Records from a dataset:
┄┄┄┄┄┄┄┄┄┄
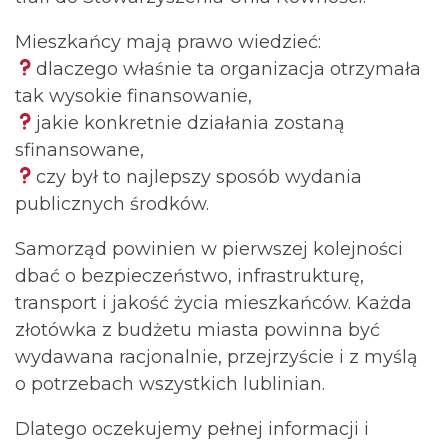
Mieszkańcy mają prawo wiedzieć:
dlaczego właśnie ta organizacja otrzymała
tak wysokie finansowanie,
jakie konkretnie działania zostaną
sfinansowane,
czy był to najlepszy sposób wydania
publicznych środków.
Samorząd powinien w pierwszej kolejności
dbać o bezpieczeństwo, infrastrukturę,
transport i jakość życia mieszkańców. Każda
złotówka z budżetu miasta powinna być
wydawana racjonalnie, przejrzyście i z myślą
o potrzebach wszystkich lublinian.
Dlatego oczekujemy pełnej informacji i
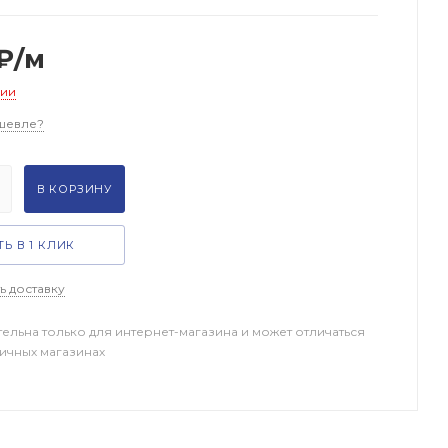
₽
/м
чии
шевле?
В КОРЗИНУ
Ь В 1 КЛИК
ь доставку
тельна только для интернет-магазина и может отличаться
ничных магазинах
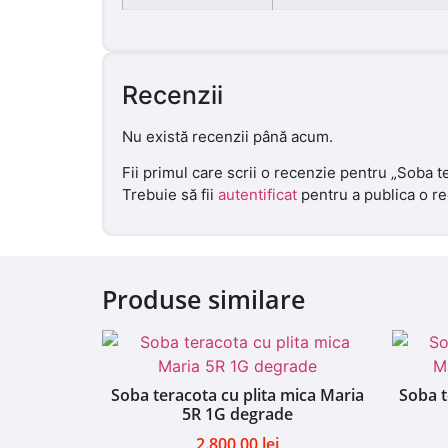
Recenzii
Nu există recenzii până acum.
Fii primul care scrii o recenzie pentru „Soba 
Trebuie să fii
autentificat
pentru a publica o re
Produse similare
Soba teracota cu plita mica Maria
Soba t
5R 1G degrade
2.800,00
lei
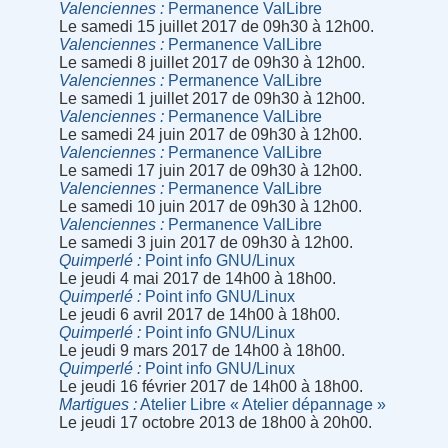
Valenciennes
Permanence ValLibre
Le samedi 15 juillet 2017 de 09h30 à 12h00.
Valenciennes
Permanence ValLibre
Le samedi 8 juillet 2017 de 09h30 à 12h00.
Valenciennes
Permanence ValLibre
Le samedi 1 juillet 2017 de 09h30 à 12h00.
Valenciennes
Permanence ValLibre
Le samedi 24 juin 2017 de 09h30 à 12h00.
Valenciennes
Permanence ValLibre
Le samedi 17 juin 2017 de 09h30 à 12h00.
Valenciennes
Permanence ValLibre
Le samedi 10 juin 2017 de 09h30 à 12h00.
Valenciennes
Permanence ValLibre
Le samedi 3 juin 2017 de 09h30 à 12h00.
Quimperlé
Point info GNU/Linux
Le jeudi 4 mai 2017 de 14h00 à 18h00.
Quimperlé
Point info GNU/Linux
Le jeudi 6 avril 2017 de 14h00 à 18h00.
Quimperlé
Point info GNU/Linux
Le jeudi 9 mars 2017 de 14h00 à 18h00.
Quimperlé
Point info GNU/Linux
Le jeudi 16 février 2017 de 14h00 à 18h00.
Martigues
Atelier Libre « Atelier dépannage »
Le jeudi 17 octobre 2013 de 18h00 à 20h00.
┄┄┄┄┄┄┄┄┄┄
Only the lines with "Soba" are needed; find them in the records and copy each one.

Written answer:
Fii primul care scrii o recenzie pentru „Soba 
Soba teracota cu plita mica Maria
Soba t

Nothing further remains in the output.